Let us keep in mind that Morocco went through difficult times in the past, as with the structural adjustment programs in the 1980s. Throughout its long history, and building on a sovereign will, our country has always managed to overcome obstacles and rise to the various development challenges facing it, thanks to national mobilization and to the sacrifices and combined efforts made by all Moroccans.
Ladies and Gentlemen,
By turning the spotlight on a key aspect of the question of social and inter-regional justice, this important forum has touched on an essential dimension of the development model we aspire to craft, namely the social and local dimension.
As you know, achieving justice between groups and regions has always been at the heart of my political, economic and social policy. It is the ultimate goal of the initiatives and large-scale projects I have launched. The main objective is to improve the daily life of our citizens, in an environment characterized by justice, equity, human dignity and equal opportunity.
These values and principles are enshrined in the Constitution. The aim is to help bring about a society committed to solidarity, in which all citizens enjoy security, freedom, dignity, equality and social justice – one in which rights and obligations go hand in hand.
However grand ambitions may be, and whatever commitment one may show, the achievement of social and inter-regional justice remains a long, arduous process in all countries. It requires regular evaluation of outcomes and continuous updating of long-term objectives, as well as the development of implementation means and mechanisms.
During its first session, the Forum sought to contribute to this objective through the adoption of the Rabat Declaration on Social Justice. In the same vein, the House of Councilors continued to be engaged in the preparation, on a participatory basis, of the Moroccan model for social and inter-regional justice.

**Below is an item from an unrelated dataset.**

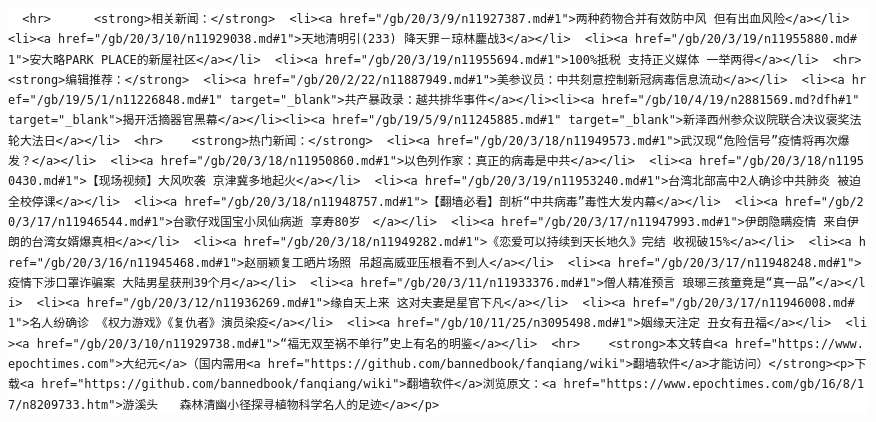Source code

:  	  <hr>      <strong>相关新闻：</strong>  <li><a href="/gb/20/3/9/n11927387.md#1">两种药物合并有效防中风 但有出血风险</a></li>  <li><a href="/gb/20/3/10/n11929038.md#1">天地清明引(233) 降天罪－琼林鏖战3</a></li>  <li><a href="/gb/20/3/19/n11955880.md#1">安大略PARK PLACE的新屋社区</a></li>  <li><a href="/gb/20/3/19/n11955694.md#1">100%抵税 支持正义媒体 一举两得</a></li>  <hr>      <strong>编辑推荐：</strong>  <li><a href="/gb/20/2/22/n11887949.md#1">美参议员：中共刻意控制新冠病毒信息流动</a></li>  <li><a href="/gb/19/5/1/n11226848.md#1" target="_blank">共产暴政录：越共排华事件</a></li><li><a href="/gb/10/4/19/n2881569.md?dfh#1" target="_blank">揭开活摘器官黑幕</a></li><li><a href="/gb/19/5/9/n11245885.md#1" target="_blank">新泽西州参众议院联合决议褒奖法轮大法日</a></li>  <hr>    <strong>热门新闻：</strong>  <li><a href="/gb/20/3/18/n11949573.md#1">武汉现“危险信号”疫情将再次爆发？</a></li>  <li><a href="/gb/20/3/18/n11950860.md#1">以色列作家：真正的病毒是中共</a></li>  <li><a href="/gb/20/3/18/n11950430.md#1">【现场视频】大风吹袭 京津冀多地起火</a></li>  <li><a href="/gb/20/3/19/n11953240.md#1">台湾北部高中2人确诊中共肺炎 被迫全校停课</a></li>  <li><a href="/gb/20/3/18/n11948757.md#1">【翻墙必看】剖析“中共病毒”毒性大发内幕</a></li>  <li><a href="/gb/20/3/17/n11946544.md#1">台歌仔戏国宝小凤仙病逝 享寿80岁　</a></li>  <li><a href="/gb/20/3/17/n11947993.md#1">伊朗隐瞒疫情 来自伊朗的台湾女婿爆真相</a></li>  <li><a href="/gb/20/3/18/n11949282.md#1">《恋爱可以持续到天长地久》完结 收视破15%</a></li>  <li><a href="/gb/20/3/16/n11945468.md#1">赵丽颖复工晒片场照 吊超高威亚压根看不到人</a></li>  <li><a href="/gb/20/3/17/n11948248.md#1">疫情下涉口罩诈骗案 大陆男星获刑39个月</a></li>  <li><a href="/gb/20/3/11/n11933376.md#1">僧人精准预言 琅琊三孩童竟是“真一品”</a></li>  <li><a href="/gb/20/3/12/n11936269.md#1">缘自天上来 这对夫妻是星官下凡</a></li>  <li><a href="/gb/20/3/17/n11946008.md#1">名人纷确诊 《权力游戏》《复仇者》演员染疫</a></li>  <li><a href="/gb/10/11/25/n3095498.md#1">姻缘天注定 丑女有丑福</a></li>  <li><a href="/gb/20/3/10/n11929738.md#1">“福无双至祸不单行”史上有名的明鉴</a></li>  <hr>    <strong>本文转自<a href="https://www.epochtimes.com">大纪元</a>（国内需用<a href="https://github.com/bannedbook/fanqiang/wiki">翻墙软件</a>才能访问）</strong><p>下载<a href="https://github.com/bannedbook/fanqiang/wiki">翻墙软件</a>浏览原文：<a href="https://www.epochtimes.com/gb/16/8/17/n8209733.htm">游溪头   森林清幽小径探寻植物科学名人的足迹</a></p>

I am sure you realize that the achievement of social justice requires that a number of key factors be kept in mind. They need to be addressed in a serious, objective and innovative way, particularly the following:
the problem of social and inter-regional disparities and the link with the constraints weighing on the management of tax and social security systems;
the issue of universal access to basic social services and facilities, this being one of the pillars of social justice;
the need to have institutions that are imbued with the values of solidarity and social justice and that contribute to solving citizens’ real problems and responding to their concerns and urgent demands.
Ladies and Gentlemen,
These are some of the challenges to be tackled in order to achieve social justice – a goal closely related to the development model used. We are aware of the close correlation between the promotion of development and the efficiency of the administrative system.
I am sure you will address these and other issues in a wise, clear-sighted, objective and impartial manner, while being invariably guided by the desire to serve the common good.
I hope this session of your Forum will lead to practical proposals and recommendations which will contribute to the formulation of an efficient, effective development model that fulfills the needs of Moroccans, achieves the desired social justice and helps us keep abreast of the changes unfolding in Morocco and the world at large.
I wish your conference every success.
Wassalamu alaikum warahmatullah wabarakatuh.”